WHAT YOU HAVE TO DO> Print the data exactly. Pictures stay out.

(Extracted data entries)
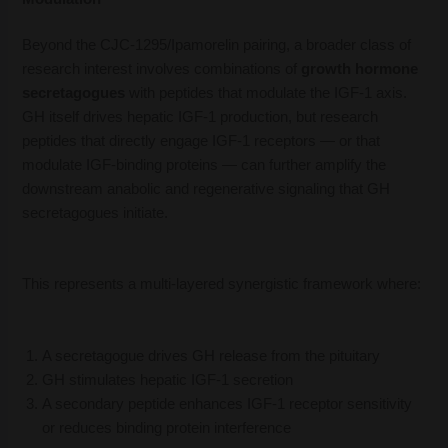
Beyond the CJC-1295/Ipamorelin pairing, a broader class of
research interest involves combinations of
growth hormone
secretagogues
with peptides that modulate the IGF-1 axis.
GH itself drives hepatic IGF-1 production, but research
peptides that directly engage IGF-1 receptors — or that
modulate IGF-binding proteins — can further amplify the
downstream anabolic and regenerative signaling that GH
secretagogues initiate.
This represents a multi-layered synergistic framework where:
A secretagogue drives GH release from the pituitary
GH stimulates hepatic IGF-1 secretion
A secondary peptide enhances IGF-1 receptor sensitivity
or reduces binding protein interference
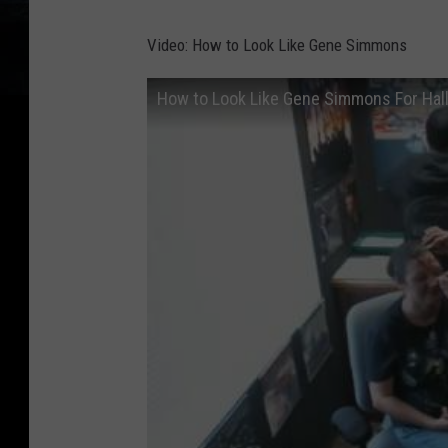
Video: How to Look Like Gene Simmons
How to Look Like Gene Simmons For Ha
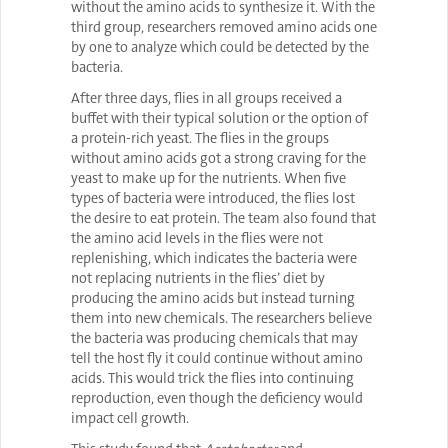
without the amino acids to synthesize it. With the
third group, researchers removed amino acids one
by one to analyze which could be detected by the
bacteria.
After three days, flies in all groups received a
buffet with their typical solution or the option of
a protein-rich yeast. The flies in the groups
without amino acids got a strong craving for the
yeast to make up for the nutrients. When five
types of bacteria were introduced, the flies lost
the desire to eat protein. The team also found that
the amino acid levels in the flies were not
replenishing, which indicates the bacteria were
not replacing nutrients in the flies’ diet by
producing the amino acids but instead turning
them into new chemicals. The researchers believe
the bacteria was producing chemicals that may
tell the host fly it could continue without amino
acids. This would trick the flies into continuing
reproduction, even though the deficiency would
impact cell growth.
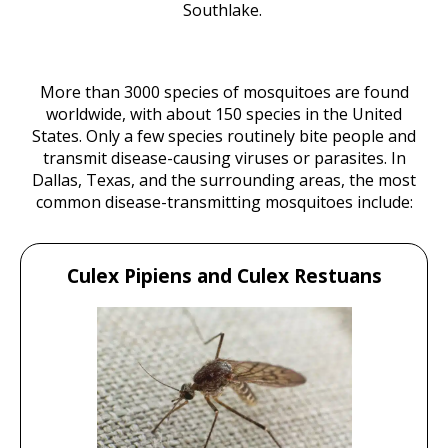
Southlake.
More than 3000 species of mosquitoes are found
worldwide, with about 150 species in the United
States. Only a few species routinely bite people and
transmit disease-causing viruses or parasites. In
Dallas, Texas, and the surrounding areas, the most
common disease-transmitting mosquitoes include:
Culex Pipiens and Culex Restuans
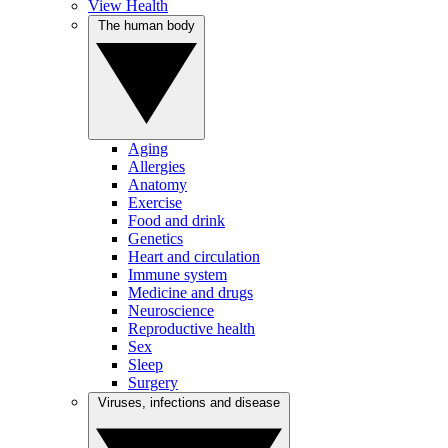
View Health
The human body
Aging
Allergies
Anatomy
Exercise
Food and drink
Genetics
Heart and circulation
Immune system
Medicine and drugs
Neuroscience
Reproductive health
Sex
Sleep
Surgery
Viruses, infections and disease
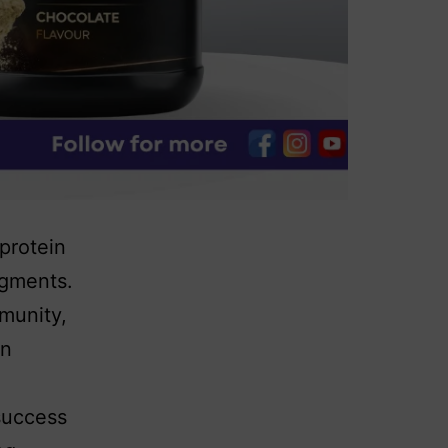
 protein
egments.
munity,
in
success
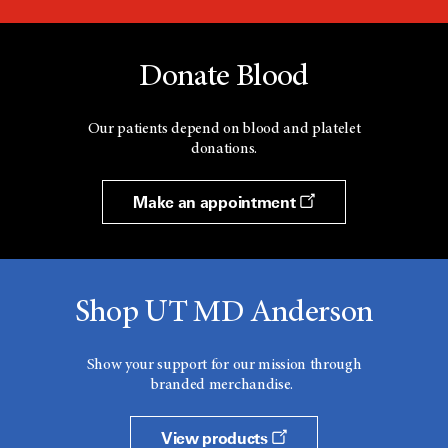
Donate Blood
Our patients depend on blood and platelet
donations.
Make an appointment
Shop UT MD Anderson
Show your support for our mission through
branded merchandise.
View products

ANSWER SPACE>
Beyond the CJC-1295/Ipamorelin pairing, a broader class of
research interest involves combinations of
growth hormone
secretagogues
with peptides that modulate the IGF-1 axis.
GH itself drives hepatic IGF-1 production, but research
peptides that directly engage IGF-1 receptors — or that
modulate IGF-binding proteins — can further amplify the
downstream anabolic and regenerative signaling that GH
secretagogues initiate.
This represents a multi-layered synergistic framework where:
A secretagogue drives GH release from the pituitary
GH stimulates hepatic IGF-1 secretion
A secondary peptide enhances IGF-1 receptor sensitivity
or reduces binding protein interference
Video: How to Look Like Gene Simmons
How to Look Like Gene Simmons For Ha
without the amino acids to synthesize it. With the
third group, researchers removed amino acids one
by one to analyze which could be detected by the
bacteria.
After three days, flies in all groups received a
buffet with their typical solution or the option of
a protein-rich yeast. The flies in the groups
without amino acids got a strong craving for the
yeast to make up for the nutrients. When five
types of bacteria were introduced, the flies lost
the desire to eat protein. The team also found that
the amino acid levels in the flies were not
replenishing, which indicates the bacteria were
not replacing nutrients in the flies’ diet by
producing the amino acids but instead turning
them into new chemicals. The researchers believe
the bacteria was producing chemicals that may
tell the host fly it could continue without amino
acids. This would trick the flies into continuing
reproduction, even though the deficiency would
impact cell growth.
Southlake.
More than 3000 species of mosquitoes are found
worldwide, with about 150 species in the United
States. Only a few species routinely bite people and
transmit disease-causing viruses or parasites. In
Dallas, Texas, and the surrounding areas, the most
common disease-transmitting mosquitoes include:
Culex Pipiens and Culex Restuans
View Health
The human body
Aging
Allergies
Anatomy
Exercise
Food and drink
Genetics
Heart and circulation
Immune system
Medicine and drugs
Neuroscience
Reproductive health
Sex
Sleep
Surgery
Viruses, infections and disease
 protein
egments.
munity,
in
success
Donate Blood
Our patients depend on blood and platelet
donations.
Make an appointment
Shop UT MD Anderson
Show your support for our mission through
branded merchandise.
View products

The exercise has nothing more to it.